In {{org.apache.logging.log4j.spi.AbstractLoggerAdapter}}, the 
{{getLoggersInContext}} method has a {{synchronize}} block to prevent 
concurrent destructive access to the {{registry}}, a {{java.util.WeakHashMap}}:

{code}    public ConcurrentMap<String, L> getLoggersInContext(final 
LoggerContext context) {
        synchronized (registry) {
            ConcurrentMap<String, L> loggers = registry.get(context);
            if (loggers == null) {
                loggers = new ConcurrentHashMap<>();
                registry.put(context, loggers);
            }
            return loggers;
        }
    }{code}

However, in the case when loggers are already in the map, the large 
{{synchronize}} block means that two threads cannot simultaneously read from 
the map, which hurts performance in highly multi-threaded applications that 
constantly re-instantiate loggers.

In our application, we have modified this method to use a ReadWriteLock 
instead, providing unlimited concurrent {{get()}} operations but blocking 
{{put()}} operations by using a double-checked locking idiom:

{code}import java.util.concurrent.locks.ReadWriteLock;
import java.util.concurrent.locks.ReentrantReadWriteLock;

(...)

    private final ReadWriteLock lock = new ReentrantReadWriteLock (true);

(...)

    public ConcurrentMap<String, L> getLoggersInContext(final LoggerContext 
context) {
        ConcurrentMap<String, L> loggers;
        lock.readLock ().lock ();
        try {
            loggers = registry.get (context);
        } finally {
            lock.readLock ().unlock ();
        }

        if (loggers != null) {
            return loggers;
        } else {
            lock.writeLock ().lock ();
            try {
                loggers = registry.get (context);
                if (loggers == null) {
                    loggers = new ConcurrentHashMap<> ();
                    registry.put (context, loggers);
                }
                return loggers;
            } finally {
                lock.writeLock ().unlock ();
            }
        }
    }{code}

The {{ReadWriteLock}} interface and the {{ReentrantReadWriteLock}} 
implementation have been available since Java 5. The performance gains from 
using read locks have so far been considerable.

Why are we constantly re-instantiating loggers instead of, for example, keeping 
a {{static final Logger}} in our classes?
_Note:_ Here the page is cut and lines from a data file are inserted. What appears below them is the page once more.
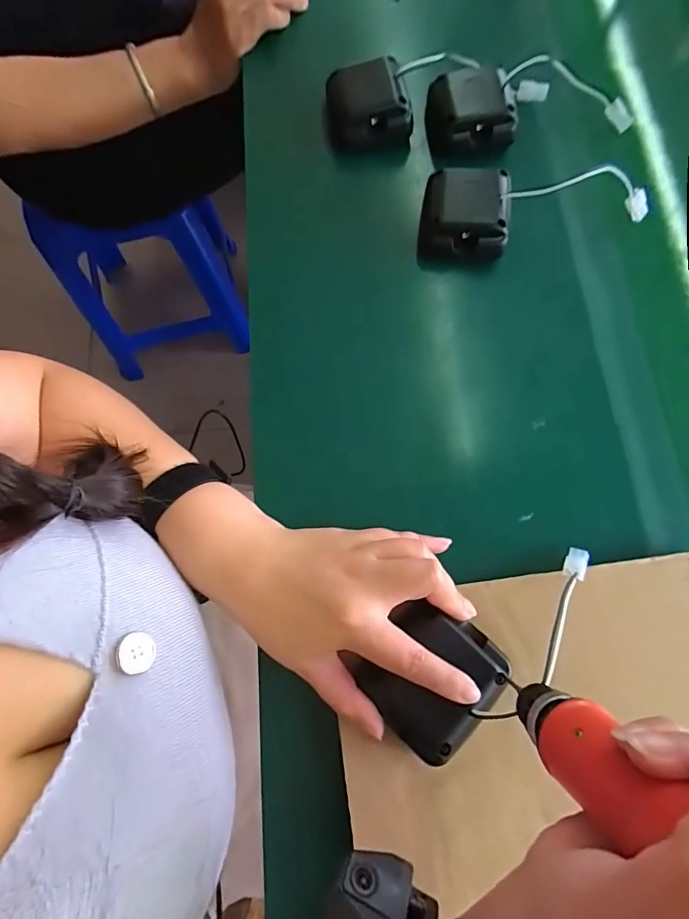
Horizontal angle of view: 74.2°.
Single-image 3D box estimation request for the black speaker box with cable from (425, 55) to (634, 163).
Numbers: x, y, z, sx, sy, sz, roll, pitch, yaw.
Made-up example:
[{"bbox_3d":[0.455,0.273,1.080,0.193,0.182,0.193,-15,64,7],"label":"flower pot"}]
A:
[{"bbox_3d":[0.160,-0.312,0.394,0.182,0.037,0.077,-13,76,-3],"label":"black speaker box with cable"}]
In many cases it's because the class 
which holds the logger is a base class, and it can't use a static logger in 
case a different outlet has been specified for the actual derived class which 
has been instantiated. Some of these objects, for example 
{{AbstractMediaTypeExpression}} in the Spring framework, are constantly being 
destroyed and reconstructed. Where reasonable for our application, we've also 
patched those other classes to just use {{static final}} Loggers, but there are 
a lot of them and it is ultimately better to solve this problem at the source.